Summary: Validity is about measurement accuracy. Reliability is about the measurement of internal consistency. To achieve both, good survey design is a must.

4 minutes to read. By author Michaela Mora on February 21, 2011
Topics: Analysis Techniques, Market Research, Sample Size, Survey Design

Validity and Reliability in Surveys

We expect validity and reliability in surveys, but a lot of work is required to achieve both.

We need to consider many things in order to write surveys that gather high-quality data. These include, among others:

  • Data collection method
  • Respondent effort
  • Questions’ wording, order, format, structure, and visual layout
  • Measured behaviors
  • Accuracy of the elicited information

Although all these issues are important, at the end of the day, what we want is to create surveys that yield results that are valid and reliable.

Discussions about validity and reliability are common in the field of psychometrics, but not so much in market research. Nonetheless, we assume they are present. 

Validity

Validity is concerned with the accuracy of our measurement. Although often discussed in the context of sample representativeness, we know that survey design also affects validity. In other words, it depends on asking questions that measure what we want to measure.

Most surveys often have what is called face validity, which is a matter of appearances. The questions seem like a reasonable way to obtain the information we are looking for, but are they really?

There are other types of validity survey writers should strive for.

Content Validity

This is related to our ability to create questions that reflect the issue we are researching and make sure that key related subjects are not excluded.

For example, we may want to learn how consumers use hair styling products and only ask how they used them in the past week. In this case, we are likely to miss information about product usage under different weather conditions (given that humidity can give you a bad hair day in a blink of an eye). Consequently, we may end up with an incomplete picture of consumers’ behavior in this category.

Internal Validity

This asks whether the questions we pose can really explain the outcome we want to research. In our hair styling product example, we need to ask questions that help us identify factors that influence the selection of hair styling products.

Here we are looking for a relationship between independent variables (e.g., hair type, hairstyle, etc.) and the dependent variable (e.g., likelihood to buy the hair styling products).

External Validity

This refers to the extent to which the results can be generalized to the target population the survey sample is representing. As we all know, the way we ask questions will determine the answer we get.

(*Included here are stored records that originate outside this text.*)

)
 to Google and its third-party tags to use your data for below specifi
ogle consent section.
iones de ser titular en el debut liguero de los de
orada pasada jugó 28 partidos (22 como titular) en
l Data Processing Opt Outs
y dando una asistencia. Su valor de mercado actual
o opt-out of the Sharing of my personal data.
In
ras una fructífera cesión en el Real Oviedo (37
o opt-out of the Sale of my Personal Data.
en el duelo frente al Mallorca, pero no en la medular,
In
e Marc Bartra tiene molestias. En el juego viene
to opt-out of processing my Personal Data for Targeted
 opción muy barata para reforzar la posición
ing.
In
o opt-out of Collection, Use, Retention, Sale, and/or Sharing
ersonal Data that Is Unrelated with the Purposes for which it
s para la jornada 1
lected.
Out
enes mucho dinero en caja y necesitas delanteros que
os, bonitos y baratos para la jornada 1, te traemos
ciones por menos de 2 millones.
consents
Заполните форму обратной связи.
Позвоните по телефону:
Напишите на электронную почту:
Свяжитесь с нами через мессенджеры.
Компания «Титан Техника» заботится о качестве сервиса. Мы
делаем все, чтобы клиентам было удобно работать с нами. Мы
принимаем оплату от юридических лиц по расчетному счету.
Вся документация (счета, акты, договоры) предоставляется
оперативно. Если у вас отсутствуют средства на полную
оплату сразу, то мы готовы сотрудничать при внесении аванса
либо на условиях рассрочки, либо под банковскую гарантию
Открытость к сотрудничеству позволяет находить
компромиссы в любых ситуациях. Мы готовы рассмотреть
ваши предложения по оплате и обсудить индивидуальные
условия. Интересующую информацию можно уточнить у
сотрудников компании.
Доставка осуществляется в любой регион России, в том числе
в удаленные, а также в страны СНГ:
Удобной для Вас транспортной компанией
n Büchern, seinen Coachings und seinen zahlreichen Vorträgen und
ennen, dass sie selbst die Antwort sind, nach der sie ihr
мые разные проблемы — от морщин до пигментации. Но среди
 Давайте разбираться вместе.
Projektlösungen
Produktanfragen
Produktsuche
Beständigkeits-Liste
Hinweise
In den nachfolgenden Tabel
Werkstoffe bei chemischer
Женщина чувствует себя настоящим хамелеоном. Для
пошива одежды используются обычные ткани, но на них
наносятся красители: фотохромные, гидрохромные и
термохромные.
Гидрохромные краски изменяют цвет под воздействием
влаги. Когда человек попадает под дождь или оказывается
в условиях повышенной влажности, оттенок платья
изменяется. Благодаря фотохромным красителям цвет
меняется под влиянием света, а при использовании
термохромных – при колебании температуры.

In other words, the questions should represent how the target population talks and think about the issue under research, which often calls for the need to conduct exploratory qualitative research.

In our example, assume we want to estimate the share of preference of our product in the hairstyling product category. To achieve this, we need to include other brands that represent this category, otherwise, we can’t extrapolate the results to the category as a whole.

Reliability

Reliability, on the other hand, is concerned with the consistency of our measurement. This is the degree to which the questions elicit the same type of information each time we use them, under the same conditions.

This is particularly important in satisfaction and brand tracking studies because changes in question wording and structure are likely to elicit different responses.

Reliability is also related to internal consistency, which refers to how different questions or statements measure the same characteristic.

Market segmentation studies provide a practical application of this concept. Many of these studies try to capture psychographics and construct behavioral or satisfaction segments. We do it often by asking respondents to rate a list of statements using different rating scales (e.g., agreement/disagreement; likes/dislikes; excellent/poor, etc.).

In our example, if we want to identify “lovers of styling products,” we should use statements to describe such consumers in a consistent way. We can test it with the help correlation analysis, split-sample comparisons, or methods such as Cronbach’s Alpha.

In Short

Validity and reliability are not always aligned. Reliability is needed, but not sufficient to establish validity.

We can get high reliability and low validity. This would happen when we ask the wrong questions over and over again, consistently yielding bad information. 

Also, if the results show large variability, they may be valid, but not reliable.

In short, don’t assume reliability and validity, unless you design surveys that really measure what you want and do it consistently.